== Segment start ==

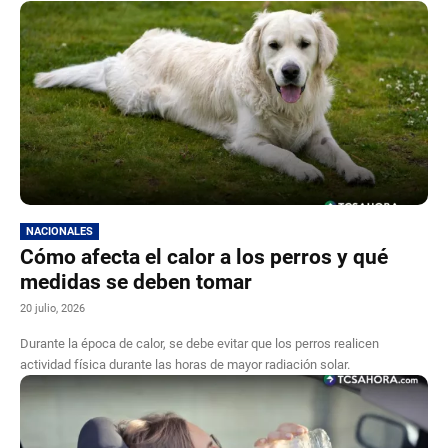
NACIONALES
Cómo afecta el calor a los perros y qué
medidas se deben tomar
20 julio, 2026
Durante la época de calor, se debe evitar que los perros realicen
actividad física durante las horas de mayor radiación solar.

== Segment end ==
== Segment start ==

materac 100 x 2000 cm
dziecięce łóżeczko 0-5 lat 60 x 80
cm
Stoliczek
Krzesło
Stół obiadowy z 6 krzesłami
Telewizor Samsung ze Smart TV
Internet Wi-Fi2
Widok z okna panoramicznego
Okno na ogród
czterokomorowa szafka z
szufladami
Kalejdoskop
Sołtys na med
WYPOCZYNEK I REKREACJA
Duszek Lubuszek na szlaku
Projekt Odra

== Segment end ==

Your answer should be the lines above, from the line containing "Stół obiadowy z 6 krzesłami" up to and including the line containing "Projekt Odra", reproduced exactly and with nothing else.

__EXERCISE RESPONSE__:
Stół obiadowy z 6 krzesłami
Telewizor Samsung ze Smart TV
Internet Wi-Fi2
Widok z okna panoramicznego
Okno na ogród
czterokomorowa szafka z
szufladami
Kalejdoskop
Sołtys na med
WYPOCZYNEK I REKREACJA
Duszek Lubuszek na szlaku
Projekt Odra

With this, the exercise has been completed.